[doc/algorithms.tex] mpfr_tanh: detailed some inequalities.

git-svn-id: svn://scm.gforge.inria.fr/svn/mpfr/trunk@12003 280ebfd0-de03-0410-8827-d642c229c3f4

1 files changed, 6 insertions, 5 deletions

diff --git a/doc/algorithms.tex b/doc/algorithms.tex
index bb595c45b..e15591e75 100644
--- a/doc/algorithms.tex
+++ b/doc/algorithms.tex
@@ -1880,11 +1880,12 @@ The result follows from $\log(1+x) \leq 0.82\,x$ for
 $0 < x \leq 1/2$, and $1.4 \times 0.82 \leq 1.2$.
 \end{proof}
 
-% Because for t > 0 and q >= 1, |(1-t)^q - 1| <= |(1+t)^q - 1|...
-
-Applying the above lemma for $x=2^{-p}$ and $y=2^k+4$,
-assuming $2^k+4 \leq 2^{p/2}$,
-we get $|(1+\theta_4)^{2^k+4} - 1| \leq |(1+2^{-p})^{2^k+4} - 1|
+First, note that for $t > 0$ and $q \geq 1$, one has
+$|(1-t)^q - 1| \leq |(1+t)^q - 1|$ due to the triangle inequality on the
+development. Thus $|(1+\theta_4)^{2^k+4} - 1| \leq |(1+2^{-p})^{2^k+4} - 1|$.
+Then one can apply the above lemma for $x=2^{-p}$ and $y=2^k+4$,
+assuming $2^k+4 \leq 2^{p/2}$.
+We get $|(1+\theta_4)^{2^k+4} - 1| \leq |(1+2^{-p})^{2^k+4} - 1|
 \leq 1.2 (2^k+4) 2^{-p}$, and thus
 we can write $s = \tanh(x) [1 + 1.2 (2^k+4)\theta_5]$ with
 $|\theta_5| \leq 2^{-p}$.

^^^^^^^^^^^^^^^^

### TASKS
(a) List every line that the commit adds to doc/algorithms.tex, leaving out the leading plus sign and the file header line.
(b) How many insertions and deletions does the commit report?
(c) Rewrite the commit from "[doc/algorithms.tex] mpfr_tanh: detailed" up to and including "0.82 \leq 1.2$.", substituting "bounds" for "inequalities".
The records that come after the commit are separate material.

### EXCERPTED RECORDS
^^^^^^^^^^^^^^^^

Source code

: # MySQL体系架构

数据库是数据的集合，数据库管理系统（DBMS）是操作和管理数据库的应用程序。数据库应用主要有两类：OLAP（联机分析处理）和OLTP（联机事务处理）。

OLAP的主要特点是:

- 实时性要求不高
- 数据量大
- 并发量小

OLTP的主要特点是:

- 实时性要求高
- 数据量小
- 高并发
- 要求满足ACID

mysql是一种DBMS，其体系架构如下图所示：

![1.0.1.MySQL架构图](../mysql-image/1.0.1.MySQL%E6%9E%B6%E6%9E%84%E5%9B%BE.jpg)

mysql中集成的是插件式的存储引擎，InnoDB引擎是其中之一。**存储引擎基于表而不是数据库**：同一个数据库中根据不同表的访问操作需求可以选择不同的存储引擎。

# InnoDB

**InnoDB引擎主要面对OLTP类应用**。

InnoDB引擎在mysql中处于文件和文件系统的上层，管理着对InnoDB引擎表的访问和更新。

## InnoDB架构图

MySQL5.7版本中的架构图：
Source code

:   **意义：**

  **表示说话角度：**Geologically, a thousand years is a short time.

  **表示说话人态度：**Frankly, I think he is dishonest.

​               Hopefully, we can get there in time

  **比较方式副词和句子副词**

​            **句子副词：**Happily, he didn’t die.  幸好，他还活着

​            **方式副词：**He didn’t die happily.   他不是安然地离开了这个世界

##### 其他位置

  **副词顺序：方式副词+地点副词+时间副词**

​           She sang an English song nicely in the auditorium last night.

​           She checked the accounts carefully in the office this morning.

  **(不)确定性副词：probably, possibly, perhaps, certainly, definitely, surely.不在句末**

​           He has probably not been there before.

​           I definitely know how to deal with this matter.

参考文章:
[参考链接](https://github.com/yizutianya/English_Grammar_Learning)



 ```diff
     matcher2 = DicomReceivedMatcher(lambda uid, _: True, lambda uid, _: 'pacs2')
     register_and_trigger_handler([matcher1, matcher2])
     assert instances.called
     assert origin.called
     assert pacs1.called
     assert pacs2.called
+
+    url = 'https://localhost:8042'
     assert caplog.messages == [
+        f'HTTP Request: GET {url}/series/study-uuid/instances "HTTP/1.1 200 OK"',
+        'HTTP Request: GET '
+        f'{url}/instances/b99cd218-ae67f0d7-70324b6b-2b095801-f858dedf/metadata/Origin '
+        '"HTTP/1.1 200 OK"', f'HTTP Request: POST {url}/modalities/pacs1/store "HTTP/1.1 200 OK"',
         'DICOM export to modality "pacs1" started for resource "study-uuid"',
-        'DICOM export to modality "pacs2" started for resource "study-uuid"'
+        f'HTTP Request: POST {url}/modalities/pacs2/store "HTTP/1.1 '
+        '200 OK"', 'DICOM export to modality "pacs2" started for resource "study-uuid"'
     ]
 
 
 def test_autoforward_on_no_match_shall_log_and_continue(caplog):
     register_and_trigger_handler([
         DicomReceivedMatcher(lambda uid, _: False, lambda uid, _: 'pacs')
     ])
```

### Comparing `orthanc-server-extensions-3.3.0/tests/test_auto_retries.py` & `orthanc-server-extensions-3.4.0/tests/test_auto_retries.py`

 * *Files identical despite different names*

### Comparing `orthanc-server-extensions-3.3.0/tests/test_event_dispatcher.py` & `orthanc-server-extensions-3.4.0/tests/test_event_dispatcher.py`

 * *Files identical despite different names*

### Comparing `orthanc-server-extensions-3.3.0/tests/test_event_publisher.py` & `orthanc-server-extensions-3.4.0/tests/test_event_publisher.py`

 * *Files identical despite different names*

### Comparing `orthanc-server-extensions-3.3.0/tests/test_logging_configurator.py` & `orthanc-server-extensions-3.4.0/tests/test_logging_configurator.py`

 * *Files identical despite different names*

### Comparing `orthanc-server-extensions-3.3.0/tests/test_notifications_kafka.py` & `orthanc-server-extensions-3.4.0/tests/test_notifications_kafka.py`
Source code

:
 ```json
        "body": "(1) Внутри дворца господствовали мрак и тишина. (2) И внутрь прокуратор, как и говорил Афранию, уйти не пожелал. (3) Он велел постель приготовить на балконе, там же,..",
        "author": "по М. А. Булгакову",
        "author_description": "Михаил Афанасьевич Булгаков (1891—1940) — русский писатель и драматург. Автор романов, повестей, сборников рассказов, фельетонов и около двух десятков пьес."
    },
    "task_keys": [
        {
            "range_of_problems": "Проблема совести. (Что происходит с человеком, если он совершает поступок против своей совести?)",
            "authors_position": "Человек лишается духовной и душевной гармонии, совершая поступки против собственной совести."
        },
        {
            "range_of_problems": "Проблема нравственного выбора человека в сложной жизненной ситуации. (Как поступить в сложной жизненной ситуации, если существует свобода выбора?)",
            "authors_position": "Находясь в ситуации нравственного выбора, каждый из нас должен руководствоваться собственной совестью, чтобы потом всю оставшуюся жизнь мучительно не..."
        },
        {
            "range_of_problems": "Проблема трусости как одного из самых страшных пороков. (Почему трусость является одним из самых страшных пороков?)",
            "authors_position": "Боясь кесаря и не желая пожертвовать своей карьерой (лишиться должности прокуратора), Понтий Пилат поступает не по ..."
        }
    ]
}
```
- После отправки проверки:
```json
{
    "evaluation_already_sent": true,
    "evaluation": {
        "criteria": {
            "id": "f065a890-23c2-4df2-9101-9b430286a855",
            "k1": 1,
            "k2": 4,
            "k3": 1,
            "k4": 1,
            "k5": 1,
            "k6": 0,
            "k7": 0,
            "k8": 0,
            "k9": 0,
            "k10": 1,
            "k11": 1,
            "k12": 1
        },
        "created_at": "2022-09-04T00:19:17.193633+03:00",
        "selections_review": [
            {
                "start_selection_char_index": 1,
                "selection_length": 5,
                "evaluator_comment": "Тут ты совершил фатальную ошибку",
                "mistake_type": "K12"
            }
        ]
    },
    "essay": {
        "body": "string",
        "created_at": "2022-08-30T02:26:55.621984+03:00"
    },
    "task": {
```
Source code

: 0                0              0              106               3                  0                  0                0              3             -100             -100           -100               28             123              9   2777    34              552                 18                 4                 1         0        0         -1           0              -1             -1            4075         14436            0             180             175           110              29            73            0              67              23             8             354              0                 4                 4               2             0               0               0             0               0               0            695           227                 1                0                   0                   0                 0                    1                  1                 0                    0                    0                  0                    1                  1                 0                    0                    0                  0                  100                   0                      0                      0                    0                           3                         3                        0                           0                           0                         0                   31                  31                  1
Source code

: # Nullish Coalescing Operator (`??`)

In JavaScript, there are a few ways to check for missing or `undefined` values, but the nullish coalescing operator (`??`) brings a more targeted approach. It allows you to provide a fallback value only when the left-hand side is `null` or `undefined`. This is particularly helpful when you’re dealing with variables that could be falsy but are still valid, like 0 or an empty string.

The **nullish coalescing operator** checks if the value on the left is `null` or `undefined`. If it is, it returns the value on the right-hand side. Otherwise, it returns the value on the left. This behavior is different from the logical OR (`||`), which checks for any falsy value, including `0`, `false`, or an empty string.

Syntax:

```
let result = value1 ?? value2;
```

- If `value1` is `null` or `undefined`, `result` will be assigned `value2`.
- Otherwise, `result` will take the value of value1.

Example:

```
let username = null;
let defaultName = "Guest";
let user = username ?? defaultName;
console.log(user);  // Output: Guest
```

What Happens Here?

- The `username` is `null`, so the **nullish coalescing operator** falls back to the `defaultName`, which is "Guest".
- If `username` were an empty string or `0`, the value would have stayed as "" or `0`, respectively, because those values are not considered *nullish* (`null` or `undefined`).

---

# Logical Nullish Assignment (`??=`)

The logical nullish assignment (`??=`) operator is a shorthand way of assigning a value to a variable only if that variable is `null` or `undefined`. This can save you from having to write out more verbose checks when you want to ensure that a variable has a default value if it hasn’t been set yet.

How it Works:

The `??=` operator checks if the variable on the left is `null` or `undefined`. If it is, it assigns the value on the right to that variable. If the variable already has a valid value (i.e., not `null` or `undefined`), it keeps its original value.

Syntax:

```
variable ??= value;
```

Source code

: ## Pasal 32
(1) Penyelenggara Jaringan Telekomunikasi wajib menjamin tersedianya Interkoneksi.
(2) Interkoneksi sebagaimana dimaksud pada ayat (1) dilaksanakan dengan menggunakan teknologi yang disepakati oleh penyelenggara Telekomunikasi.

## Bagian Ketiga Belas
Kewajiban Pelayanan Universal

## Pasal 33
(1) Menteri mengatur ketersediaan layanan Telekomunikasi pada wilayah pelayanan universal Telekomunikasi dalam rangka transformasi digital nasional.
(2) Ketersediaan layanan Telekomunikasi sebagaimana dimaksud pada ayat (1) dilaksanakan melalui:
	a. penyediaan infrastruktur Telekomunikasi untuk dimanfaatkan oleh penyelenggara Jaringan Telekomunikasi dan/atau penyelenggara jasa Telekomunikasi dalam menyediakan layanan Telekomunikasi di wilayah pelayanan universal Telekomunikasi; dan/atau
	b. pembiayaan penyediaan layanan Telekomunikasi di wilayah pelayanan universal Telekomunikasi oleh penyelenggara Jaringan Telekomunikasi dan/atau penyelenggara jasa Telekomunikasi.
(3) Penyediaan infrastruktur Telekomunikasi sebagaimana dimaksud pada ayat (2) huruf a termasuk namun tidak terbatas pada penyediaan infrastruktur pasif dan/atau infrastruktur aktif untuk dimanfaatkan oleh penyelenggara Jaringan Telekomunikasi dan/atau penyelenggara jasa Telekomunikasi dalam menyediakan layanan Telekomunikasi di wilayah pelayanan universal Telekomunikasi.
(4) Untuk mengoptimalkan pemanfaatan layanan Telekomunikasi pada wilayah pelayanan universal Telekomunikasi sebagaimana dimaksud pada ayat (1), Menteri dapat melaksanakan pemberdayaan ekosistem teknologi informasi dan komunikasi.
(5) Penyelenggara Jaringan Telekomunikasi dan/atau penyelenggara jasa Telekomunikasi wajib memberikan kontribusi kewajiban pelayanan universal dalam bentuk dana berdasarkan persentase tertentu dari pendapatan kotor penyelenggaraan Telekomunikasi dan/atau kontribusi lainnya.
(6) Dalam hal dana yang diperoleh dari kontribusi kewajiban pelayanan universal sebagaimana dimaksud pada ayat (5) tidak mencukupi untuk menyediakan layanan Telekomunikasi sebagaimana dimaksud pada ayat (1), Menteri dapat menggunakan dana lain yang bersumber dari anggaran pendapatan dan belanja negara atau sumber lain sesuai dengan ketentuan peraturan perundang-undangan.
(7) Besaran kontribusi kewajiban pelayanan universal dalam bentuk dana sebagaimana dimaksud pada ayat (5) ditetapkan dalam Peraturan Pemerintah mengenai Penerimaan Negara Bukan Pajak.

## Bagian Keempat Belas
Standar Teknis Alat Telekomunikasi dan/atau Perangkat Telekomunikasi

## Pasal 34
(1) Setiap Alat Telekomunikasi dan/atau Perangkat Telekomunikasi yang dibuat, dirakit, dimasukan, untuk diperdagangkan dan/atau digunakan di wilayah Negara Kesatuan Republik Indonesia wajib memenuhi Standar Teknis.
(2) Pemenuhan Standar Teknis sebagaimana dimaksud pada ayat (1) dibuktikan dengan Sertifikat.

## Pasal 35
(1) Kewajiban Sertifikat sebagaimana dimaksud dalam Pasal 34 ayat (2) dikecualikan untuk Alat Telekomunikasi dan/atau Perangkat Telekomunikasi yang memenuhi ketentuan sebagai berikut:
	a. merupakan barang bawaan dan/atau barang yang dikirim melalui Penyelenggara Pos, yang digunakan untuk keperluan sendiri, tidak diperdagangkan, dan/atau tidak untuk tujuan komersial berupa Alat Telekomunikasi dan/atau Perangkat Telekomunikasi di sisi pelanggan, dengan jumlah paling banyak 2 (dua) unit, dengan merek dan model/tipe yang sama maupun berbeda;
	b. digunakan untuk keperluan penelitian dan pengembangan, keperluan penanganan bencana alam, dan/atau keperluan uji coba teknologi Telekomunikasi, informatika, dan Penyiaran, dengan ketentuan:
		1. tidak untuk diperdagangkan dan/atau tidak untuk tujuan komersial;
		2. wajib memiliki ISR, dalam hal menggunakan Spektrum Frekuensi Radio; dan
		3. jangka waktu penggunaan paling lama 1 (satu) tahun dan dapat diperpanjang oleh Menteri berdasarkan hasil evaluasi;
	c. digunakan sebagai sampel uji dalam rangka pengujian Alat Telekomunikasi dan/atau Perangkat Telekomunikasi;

^^^^^^^^^^^^^^^^

### TASK-BY-TASK OUTPUTS
(a)
First, note that for $t > 0$ and $q \geq 1$, one has
$|(1-t)^q - 1| \leq |(1+t)^q - 1|$ due to the triangle inequality on the
development. Thus $|(1+\theta_4)^{2^k+4} - 1| \leq |(1+2^{-p})^{2^k+4} - 1|$.
Then one can apply the above lemma for $x=2^{-p}$ and $y=2^k+4$,
assuming $2^k+4 \leq 2^{p/2}$.
We get $|(1+\theta_4)^{2^k+4} - 1| \leq |(1+2^{-p})^{2^k+4} - 1|

(b) It reports 6 insertions and 5 deletions.

(c)
[doc/algorithms.tex] mpfr_tanh: detailed some bounds.

git-svn-id: svn://scm.gforge.inria.fr/svn/mpfr/trunk@12003 280ebfd0-de03-0410-8827-d642c229c3f4

1 files changed, 6 insertions, 5 deletions

diff --git a/doc/algorithms.tex b/doc/algorithms.tex
index bb595c45b..e15591e75 100644
--- a/doc/algorithms.tex
+++ b/doc/algorithms.tex
@@ -1880,11 +1880,12 @@ The result follows from $\log(1+x) \leq 0.82\,x$ for
 $0 < x \leq 1/2$, and $1.4 \times 0.82 \leq 1.2$.